### [Prompt]
Only lines that contain the word "middle" are to be returned from the data below.

━━━ Extracted information ━━━

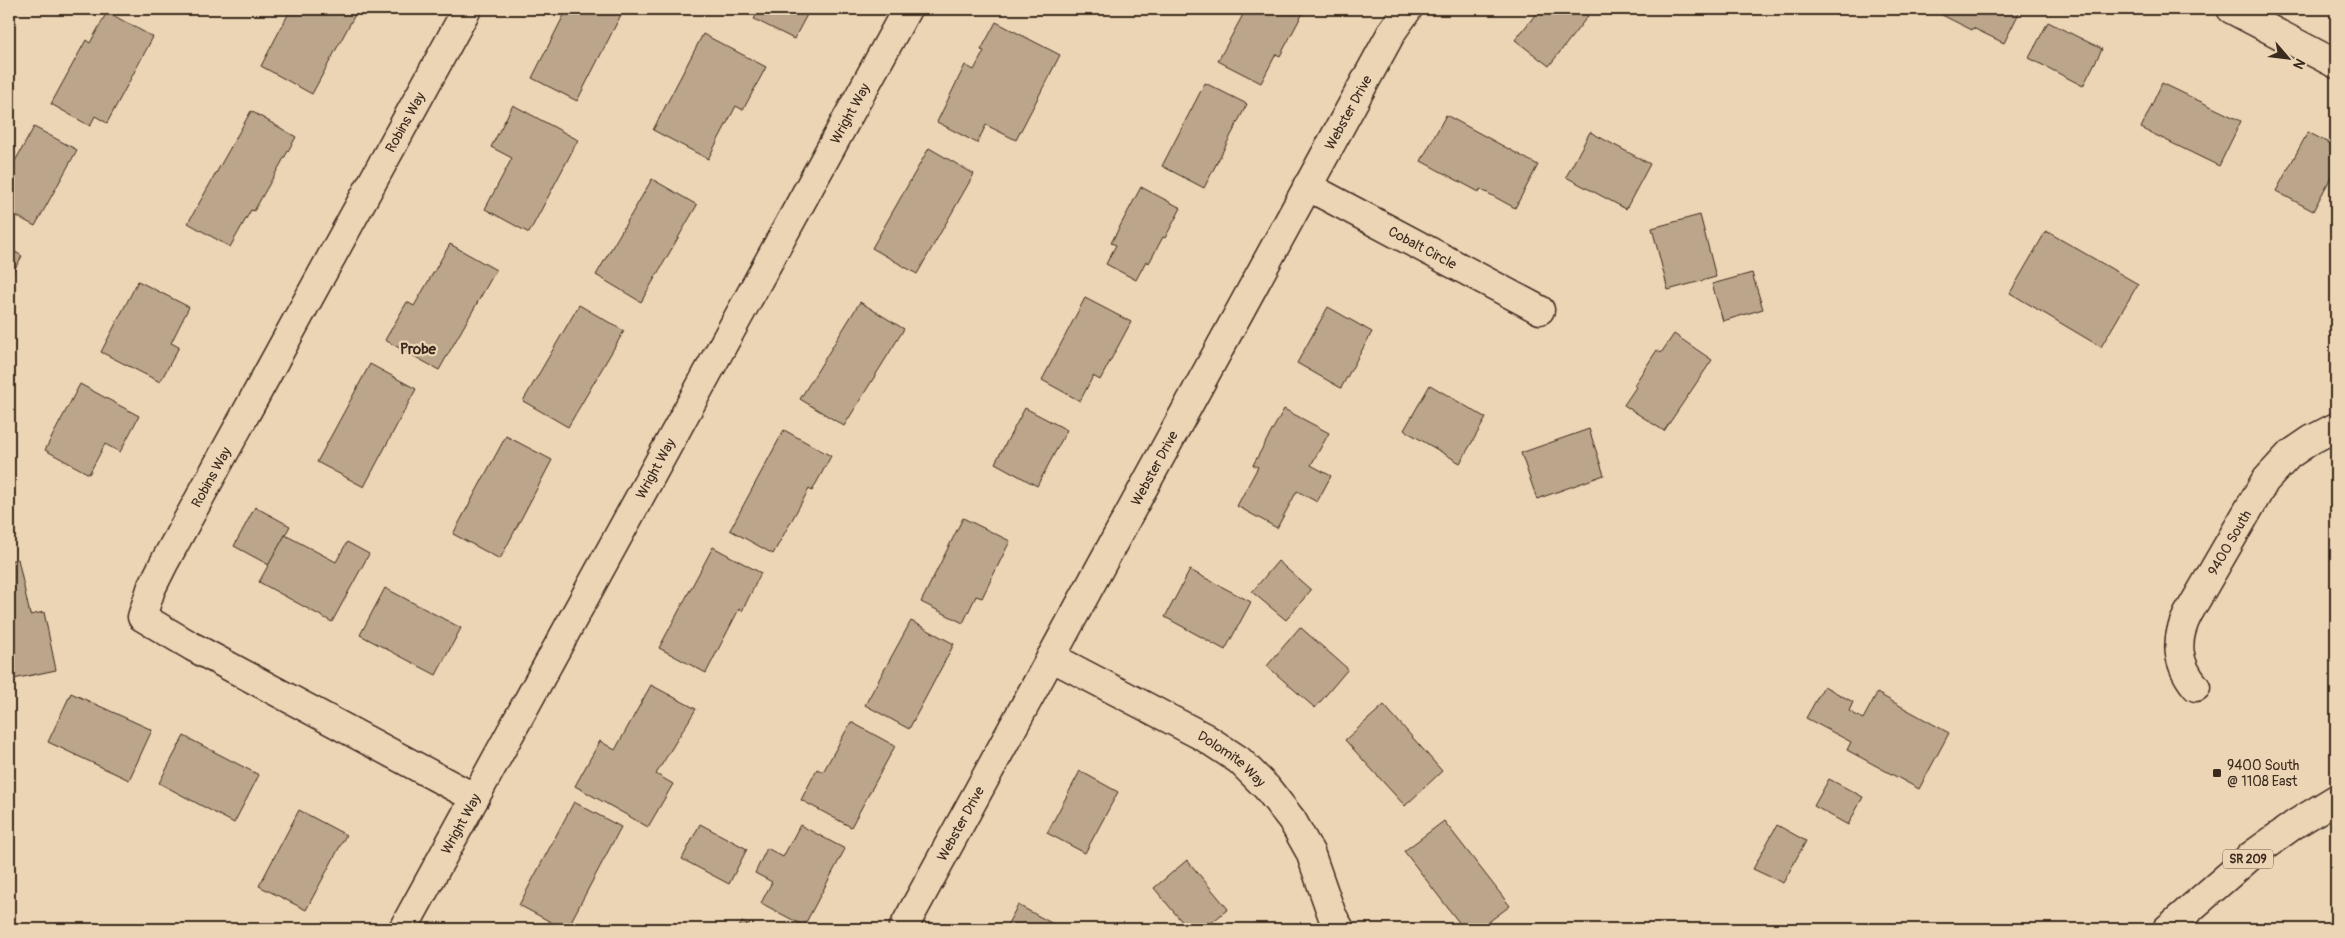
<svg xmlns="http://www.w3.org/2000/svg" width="2345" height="938" font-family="Pangolin,sans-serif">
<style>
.building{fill:#bba68b;stroke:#3b2a1e}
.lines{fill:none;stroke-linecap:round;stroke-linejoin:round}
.minor-casing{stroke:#3b2a1e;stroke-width:31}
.primary-casing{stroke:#3b2a1e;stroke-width:31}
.minor{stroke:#ecd5b5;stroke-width:28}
.primary{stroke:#ecd5b5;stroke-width:28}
.poi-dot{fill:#3b2a1e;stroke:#ecd5b5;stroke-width:2}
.labels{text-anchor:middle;stroke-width:4.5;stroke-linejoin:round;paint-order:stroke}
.shield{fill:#ecd5b5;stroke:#705d4b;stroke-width:1}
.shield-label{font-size:12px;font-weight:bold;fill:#3b2a1e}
.street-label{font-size:14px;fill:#3b2a1e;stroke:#ecd5b5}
.poi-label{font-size:14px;fill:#3b2a1e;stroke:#ecd5b5;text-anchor:start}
.neighbourhood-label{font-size:15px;font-weight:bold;fill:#3b2a1e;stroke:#ecd5b5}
</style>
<rect width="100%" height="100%" fill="#ecd5b5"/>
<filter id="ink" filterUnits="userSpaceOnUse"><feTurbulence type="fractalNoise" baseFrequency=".02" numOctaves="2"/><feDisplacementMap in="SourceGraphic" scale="10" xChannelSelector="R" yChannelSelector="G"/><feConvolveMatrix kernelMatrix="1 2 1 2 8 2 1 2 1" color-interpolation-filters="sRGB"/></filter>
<g filter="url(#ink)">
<!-- building -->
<g class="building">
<path d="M291,9H358L312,94L261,66Z"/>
<path d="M567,9H624L577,101L532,78Z"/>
<path d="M760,9H810L794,39L754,19Z"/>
<path d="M1246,9H1305L1280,56L1276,54L1261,83L1218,61Z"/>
<path d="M1540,9H1578L1588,16L1549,66L1515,40Z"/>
<path d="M1930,9H2021L2004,43L1973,28L1972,30Z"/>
<path d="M107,12L153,37L107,123L95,116L90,126L51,104L86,40L90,43Z"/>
<path d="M996,22L1060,55L1016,140L986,125L977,143L937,122L965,65L974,70L984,51L981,50Z"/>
<path d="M2048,22L2102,49L2083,86L2029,58Z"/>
<path d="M703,34L766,67L743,110L736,106L708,159L653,130Z"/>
<path d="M1205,83L1247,104L1204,188L1162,166Z"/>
<path d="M2162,83L2241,121L2219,166L2141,128Z"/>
<path d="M513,105L578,140L529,233L485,209L512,158L491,147Z"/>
<path d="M251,111L296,137L254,211L251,210L230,247L188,223Z"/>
<path d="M1446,115L1538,165L1515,208L1480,189L1479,192L1421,161Z"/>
<path d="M34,127L77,150L35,226L9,212V172Z"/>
<path d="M1590,132L1650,164L1626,209L1566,177Z"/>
<path d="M2308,132L2336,147V168L2313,211L2276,191Z"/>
<path d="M929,148L974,174L917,274L872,248Z"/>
<path d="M652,179L697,205L641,302L596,275Z"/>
<path d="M1141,187L1181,208L1165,238L1163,237L1149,263L1146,261L1136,280L1106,264L1116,245L1111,243Z"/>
<path d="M1700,215L1716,277L1668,290L1652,228Z"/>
<path d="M2046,231L2138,284L2101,347L2010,293Z"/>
<path d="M450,244L496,270L439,370L385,340L407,302L414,306Z"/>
<path d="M9,248L22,256L9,279Z"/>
<path d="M1752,273L1763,309L1723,321L1712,284Z"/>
<path d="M138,281L189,307L171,343L179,347L160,382L101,352Z"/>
<path d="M1085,298L1131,322L1100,380L1093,376L1080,401L1042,380Z"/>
<path d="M860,302L904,329L844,426L800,399Z"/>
<path d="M579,305L624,331L568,427L523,401Z"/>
<path d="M1328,307L1372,332L1341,388L1297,363Z"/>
<path d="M1674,334L1712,360L1664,431L1624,405L1636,387L1634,385L1657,350L1661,353Z"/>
<path d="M370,364L416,389L364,487L317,462Z"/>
<path d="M80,384L139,416L120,452L105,444L89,474L45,450Z"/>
<path d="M1430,385L1486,418L1460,463L1404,430Z"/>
<path d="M1025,408L1067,430L1037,486L995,463Z"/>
<path d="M1284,409L1329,433L1311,465L1331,476L1317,502L1297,491L1277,528L1237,506L1258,467L1253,465Z"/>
<path d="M1589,429L1604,475L1537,499L1521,453Z"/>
<path d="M784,430L831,456L812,491L809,489L773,554L730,530Z"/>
<path d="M506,436L552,460L500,559L453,534Z"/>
<path d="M255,507L290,526L269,565L234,546Z"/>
<path d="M963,518L1010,541L982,598L976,596L963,623L921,602Z"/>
<path d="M285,535L336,562L347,542L369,554L332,622L259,582Z"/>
<path d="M713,547L761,573L742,611L739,609L706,673L659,648Z"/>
<path d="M18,559L30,615L44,612L56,670L9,680V561Z"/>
<path d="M1278,561L1311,590L1286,620L1252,592Z"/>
<path d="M1190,570L1251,602L1225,650L1165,617Z"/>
<path d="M385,588L461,628L436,675L360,635Z"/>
<path d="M911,621L954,644L909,729L865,705Z"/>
<path d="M1300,627L1348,669L1315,708L1267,666Z"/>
<path d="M651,685L696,709L656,774L673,784L648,827L575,786L600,741L615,750Z"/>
<path d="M1824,686L1853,702L1849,711L1863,719L1877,693L1949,733L1919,789L1847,750L1851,742L1806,718Z"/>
<path d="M71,693L152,730L129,780L48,742Z"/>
<path d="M1384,705L1442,771L1405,806L1345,740Z"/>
<path d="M851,722L895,746L851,827L801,800L817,769L823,772Z"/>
<path d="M184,736L259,775L234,823L159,783Z"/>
<path d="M1080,771L1118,792L1085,853L1047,833Z"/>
<path d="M1829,779L1863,797L1848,825L1814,806Z"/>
<path d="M574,802L621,827L567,929H564L519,905Z"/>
<path d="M299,810L346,835L306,910L259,886Z"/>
<path d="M1444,821L1510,906L1479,929H1464L1404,851Z"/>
<path d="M700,824L747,849L729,884L682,859Z"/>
<path d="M800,825L845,849L804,926L761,903L772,882L755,873L767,848L783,857Z"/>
<path d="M1777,825L1806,841L1783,883L1753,869Z"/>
<path d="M1187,860L1228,909L1204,929H1188L1154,888Z"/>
<path d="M1018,905L1057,926L1055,929H1005Z"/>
<path d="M742,922L755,929H738Z"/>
</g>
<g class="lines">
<!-- minor casing -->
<g class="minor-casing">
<g id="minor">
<path d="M467,9L164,563L151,589L142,617L193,647L475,798"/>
<path d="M2231,9L2336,64"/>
<path id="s1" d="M1307,186L1540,310"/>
<path id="s2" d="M1051,657L1204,737L1239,760L1267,788L1292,820L1310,852L1332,915L1340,929"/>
<path id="s3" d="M2196,687C2177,664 2174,641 2188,614L2265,481L2289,455L2311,440L2336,427"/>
<path id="s4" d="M403,929L907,9"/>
<path id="s5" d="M903,929L1393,30L1408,9"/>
</g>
</g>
<!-- primary casing -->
<g class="primary-casing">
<path id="primary" d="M2167,929L2252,855L2295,824L2336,799"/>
</g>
<!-- minor -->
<use href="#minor" class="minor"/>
<!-- primary -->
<use href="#primary" class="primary"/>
</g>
</g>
<!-- markers -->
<rect class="poi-dot" x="2212" y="768" width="10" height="10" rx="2.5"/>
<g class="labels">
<!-- shield labels -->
<rect class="shield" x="2223" y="849.5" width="50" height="19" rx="4"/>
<g class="shield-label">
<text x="2248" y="863">SR 209</text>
</g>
<!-- street labels -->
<g class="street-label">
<text dy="5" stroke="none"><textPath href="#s5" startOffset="930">Webster Drive</textPath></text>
<text dy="5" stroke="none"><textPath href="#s4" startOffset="930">Wright Way</textPath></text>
<text transform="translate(405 122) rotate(-61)" y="5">Robins Way</text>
<text dy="5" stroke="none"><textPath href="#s1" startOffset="131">Cobalt Circle</textPath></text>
<text dy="5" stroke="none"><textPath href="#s5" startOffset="525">Webster Drive</textPath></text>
<text dy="5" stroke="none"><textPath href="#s4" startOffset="525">Wright Way</textPath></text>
<text transform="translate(211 477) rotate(-61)" y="5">Robins Way</text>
<text dy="5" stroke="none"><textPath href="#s3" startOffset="161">9400 South</textPath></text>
<text dy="5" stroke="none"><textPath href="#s2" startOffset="208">Dolomite Way</textPath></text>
<text dy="5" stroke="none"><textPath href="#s4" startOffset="120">Wright Way</textPath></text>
<text dy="5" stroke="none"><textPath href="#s5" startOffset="120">Webster Drive</textPath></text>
</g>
<!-- poi labels -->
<g class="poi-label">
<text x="2227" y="770">9400 South<tspan x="2227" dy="16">@ 1108 East</tspan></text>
</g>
<!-- neighbourhood labels -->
<g class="neighbourhood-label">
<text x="418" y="354">Probe</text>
</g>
</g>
<!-- margin -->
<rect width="2345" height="938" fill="none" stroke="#ecd5b5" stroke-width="30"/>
<rect x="15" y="15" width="2315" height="908" fill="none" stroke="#3b2a1e" stroke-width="2" filter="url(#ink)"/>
<!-- north arrow -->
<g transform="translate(2288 58) rotate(118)" stroke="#ecd5b5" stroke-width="4" paint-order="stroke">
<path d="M0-4L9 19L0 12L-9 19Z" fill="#3b2a1e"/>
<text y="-8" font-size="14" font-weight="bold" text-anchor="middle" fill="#3b2a1e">N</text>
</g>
</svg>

━━━

### [Output of the task]
.labels{text-anchor:middle;stroke-width:4.5;stroke-linejoin:round;paint-order:stroke}
<text y="-8" font-size="14" font-weight="bold" text-anchor="middle" fill="#3b2a1e">N</text>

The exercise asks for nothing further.